● **Given task 1**
In the iPod video-out thread, which new iPod models are said to need special video docks or cables for TV-out?
● **Given task 2**
Please carry on the iPod video-out thread from the point where it stops.

# new iPod's won't work with most video-out accessories



## reef150 (Aug 16, 2007)

Doing some reading on other boards tonight and it sounds like the new set of iPods introduced this week (iPod Classic, new iPod Video Nano and iPod Touch) will now require "special" video docks/cables that contain some special Apple security chip to enable/allow TV-out.
I'm more than bummed that I spent a fair bit of last weekend installing the DICE Video iPod cradle and running a cable & connectors to the back of the center console to hook up to an LCD panel for the kids.... I don't have a Video iPod at the moment, but was prepping for a Christmas purchase and I sure don't want to but an old one with these great new ones out - but I may not have a choice....








I've got an support query into DICE to see the status of their cradle - will update this when I hear more....


----------



## rider1deep (Apr 19, 2004)

● **Dataset extract**
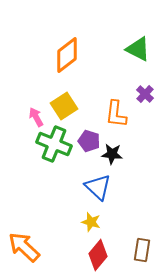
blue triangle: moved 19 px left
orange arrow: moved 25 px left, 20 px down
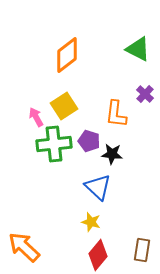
green cross: rotated 28 degrees counterclockwise
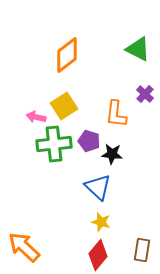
pink arrow: rotated 48 degrees counterclockwise
yellow star: moved 10 px right
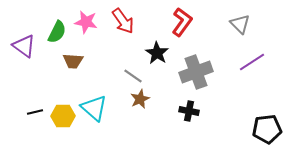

● **Written response 1**
The iPod Classic, the new iPod Video Nano and the iPod Touch.

● **Written response 2**
*Re: new iPod's won't work with most video-out accessories (reef150)*

remember though that the new video nano and touch are using flash memory... meaning the max they fit into them is like 16gb... if you're using this cradle to play video for the kids during trips and have music, you may just want to get a standard video ipod with 30gb or more...


----------



## reef150 (Aug 16, 2007)

*Re: new iPod's won't work with most video-out accessories (rider1deep)*

Yeah - of course, I hate to buy an "old" video iPod when you can get so much more space for not much more... then again - that's the technology game, huh.....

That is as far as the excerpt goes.